I really like working with her.

She has raised the BAR for me.

And I think with that, the growth will help me PASS THE BAR and be the best I can be.

Growth of course is always painful, and I don't particularly think that pain need to be exposed to all in the process! Just a select few to support through it!

Thus I awoke realizing
"CRAP! Why did I do that?"
and still wonder at how this brain of mine works.

I recently had the motherboard of my Dell PC at work replaced. The part was in stock and it took the IT guys all of ONE HOUR to do.

Wish I could find that impaired part of my brain and send it back on recall for a replacement sometime!
Its like there is a circuit that is not working... and the connection sometimes gets slow and static and the message is in there SOMEWHERE but delivered with this LONG DELAY.

Damn, as my co-worker said people get more annoyed when they think I am AM smart but not preforming.

Then again, people get irritated with my success when I have those spurts of brilliant performance and they think it undeserved as they don't see my process and thing somehow they have worked harder for their loss in the moment- which for some reason I don't understand, but some can't see another's success EXCEPT through a lens of their own deficiency. I am thinking now of those debate tournaments, Moot Court...etc...

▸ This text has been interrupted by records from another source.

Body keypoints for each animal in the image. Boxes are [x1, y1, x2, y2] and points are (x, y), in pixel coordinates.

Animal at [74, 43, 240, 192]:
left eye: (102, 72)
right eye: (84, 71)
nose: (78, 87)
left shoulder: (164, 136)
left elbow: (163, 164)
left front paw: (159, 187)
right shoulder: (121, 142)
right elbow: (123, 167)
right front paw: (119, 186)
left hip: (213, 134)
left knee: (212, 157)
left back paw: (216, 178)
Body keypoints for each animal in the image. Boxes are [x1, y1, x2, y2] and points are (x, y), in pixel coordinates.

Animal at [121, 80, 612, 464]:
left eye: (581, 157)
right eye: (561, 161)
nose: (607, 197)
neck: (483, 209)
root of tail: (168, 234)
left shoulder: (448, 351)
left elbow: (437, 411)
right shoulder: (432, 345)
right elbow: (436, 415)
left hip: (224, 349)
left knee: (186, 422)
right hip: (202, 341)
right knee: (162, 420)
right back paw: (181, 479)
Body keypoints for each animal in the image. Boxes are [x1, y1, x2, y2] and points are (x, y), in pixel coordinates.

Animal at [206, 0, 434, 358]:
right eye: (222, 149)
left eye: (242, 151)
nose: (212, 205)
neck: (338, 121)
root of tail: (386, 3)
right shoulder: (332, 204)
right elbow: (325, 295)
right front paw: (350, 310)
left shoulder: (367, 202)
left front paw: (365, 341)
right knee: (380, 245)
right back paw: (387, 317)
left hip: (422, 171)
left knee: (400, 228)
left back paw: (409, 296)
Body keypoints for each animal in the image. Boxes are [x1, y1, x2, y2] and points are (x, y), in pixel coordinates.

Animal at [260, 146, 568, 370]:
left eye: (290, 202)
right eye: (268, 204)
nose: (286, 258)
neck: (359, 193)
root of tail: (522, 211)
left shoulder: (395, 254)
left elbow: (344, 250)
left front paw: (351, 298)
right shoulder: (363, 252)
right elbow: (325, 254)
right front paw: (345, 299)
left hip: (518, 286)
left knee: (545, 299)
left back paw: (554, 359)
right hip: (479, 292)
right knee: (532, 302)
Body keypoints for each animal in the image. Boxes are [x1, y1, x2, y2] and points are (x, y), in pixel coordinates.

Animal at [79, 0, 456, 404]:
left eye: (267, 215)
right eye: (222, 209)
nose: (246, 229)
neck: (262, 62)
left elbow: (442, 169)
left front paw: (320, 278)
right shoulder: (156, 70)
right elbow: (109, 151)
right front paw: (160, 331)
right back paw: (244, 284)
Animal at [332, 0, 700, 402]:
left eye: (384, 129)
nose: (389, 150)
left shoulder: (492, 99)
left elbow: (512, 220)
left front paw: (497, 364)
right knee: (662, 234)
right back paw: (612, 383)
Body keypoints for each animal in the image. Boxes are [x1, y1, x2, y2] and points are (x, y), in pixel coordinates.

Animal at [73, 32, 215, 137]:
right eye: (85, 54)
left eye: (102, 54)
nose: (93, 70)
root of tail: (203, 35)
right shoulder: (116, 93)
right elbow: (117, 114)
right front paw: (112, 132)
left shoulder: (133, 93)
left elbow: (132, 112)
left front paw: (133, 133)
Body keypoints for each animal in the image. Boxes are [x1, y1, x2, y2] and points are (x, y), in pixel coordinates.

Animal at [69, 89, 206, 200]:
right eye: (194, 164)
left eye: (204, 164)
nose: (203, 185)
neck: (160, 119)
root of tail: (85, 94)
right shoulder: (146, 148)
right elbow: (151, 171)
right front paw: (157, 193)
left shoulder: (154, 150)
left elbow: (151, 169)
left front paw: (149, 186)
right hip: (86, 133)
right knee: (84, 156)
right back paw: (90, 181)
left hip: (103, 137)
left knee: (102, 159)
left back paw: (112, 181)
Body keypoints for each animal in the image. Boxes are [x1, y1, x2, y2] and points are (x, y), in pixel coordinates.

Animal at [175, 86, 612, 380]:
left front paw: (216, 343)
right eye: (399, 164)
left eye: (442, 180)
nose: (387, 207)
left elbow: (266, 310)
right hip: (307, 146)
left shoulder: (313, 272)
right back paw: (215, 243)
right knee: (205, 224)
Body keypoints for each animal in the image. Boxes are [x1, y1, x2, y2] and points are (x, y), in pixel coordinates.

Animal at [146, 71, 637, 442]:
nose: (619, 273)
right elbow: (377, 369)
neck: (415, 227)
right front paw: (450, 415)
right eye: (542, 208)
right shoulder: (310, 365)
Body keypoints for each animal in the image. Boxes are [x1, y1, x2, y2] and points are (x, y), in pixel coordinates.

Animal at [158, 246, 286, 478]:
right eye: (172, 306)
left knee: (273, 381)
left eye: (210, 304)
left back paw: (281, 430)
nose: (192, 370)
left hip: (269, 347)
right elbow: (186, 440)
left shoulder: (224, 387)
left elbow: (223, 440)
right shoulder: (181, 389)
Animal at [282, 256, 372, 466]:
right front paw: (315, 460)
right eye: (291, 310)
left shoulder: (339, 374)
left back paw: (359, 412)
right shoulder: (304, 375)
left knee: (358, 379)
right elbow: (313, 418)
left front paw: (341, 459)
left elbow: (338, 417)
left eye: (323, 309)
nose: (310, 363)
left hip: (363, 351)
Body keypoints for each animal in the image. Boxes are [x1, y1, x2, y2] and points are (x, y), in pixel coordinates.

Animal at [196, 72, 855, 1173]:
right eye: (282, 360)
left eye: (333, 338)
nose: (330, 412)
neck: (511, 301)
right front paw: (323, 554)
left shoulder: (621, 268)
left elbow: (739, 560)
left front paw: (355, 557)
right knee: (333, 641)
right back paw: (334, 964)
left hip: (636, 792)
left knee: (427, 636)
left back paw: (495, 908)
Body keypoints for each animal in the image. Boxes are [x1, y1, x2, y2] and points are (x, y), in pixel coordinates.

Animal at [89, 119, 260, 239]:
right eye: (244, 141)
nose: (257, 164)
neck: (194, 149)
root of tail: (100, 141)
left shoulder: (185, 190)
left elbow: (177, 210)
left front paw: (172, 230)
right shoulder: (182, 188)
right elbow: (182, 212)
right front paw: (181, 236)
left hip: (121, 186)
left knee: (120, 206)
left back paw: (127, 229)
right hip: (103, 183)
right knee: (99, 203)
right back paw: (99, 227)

I definitely preform BEST when under a certain kind of pressure. Then the connections are made just with RAPID FIRE.

CE la vie...
The mystery of my mind.

At least I am feeling SOUND in mind and although a little achy and creaky (really these bones have this weird cracking sound lately- need more exercise!), strong enough in body.

So Life is Good despite the imperfections.

I start of this mornings inspiration with Lesson # 33 of A Course In Miracles, which I have been enjoying as part of my daily spiritual exercise to keep strong in Spirit:

"There is another way of looking at the world"
Good thought. There is likewise another way of looking at each document. I have GROWN- as when I started this job I didn't pay attention to formatting, font , margins etc. Now I see that which I was once oblivious to.

Its a good analogy for life. We see that which we are LOOKING FOR. Nothing more and nothing less- so it really is up to us to frame the lens through which we choose to look at the world.

I am working on developing the lens needed to be not only good but GREAT at my job.

And thankful that as far as the rest of life- I am happy to have had a very clear lens all along, which only gets foggy SOMETIMES.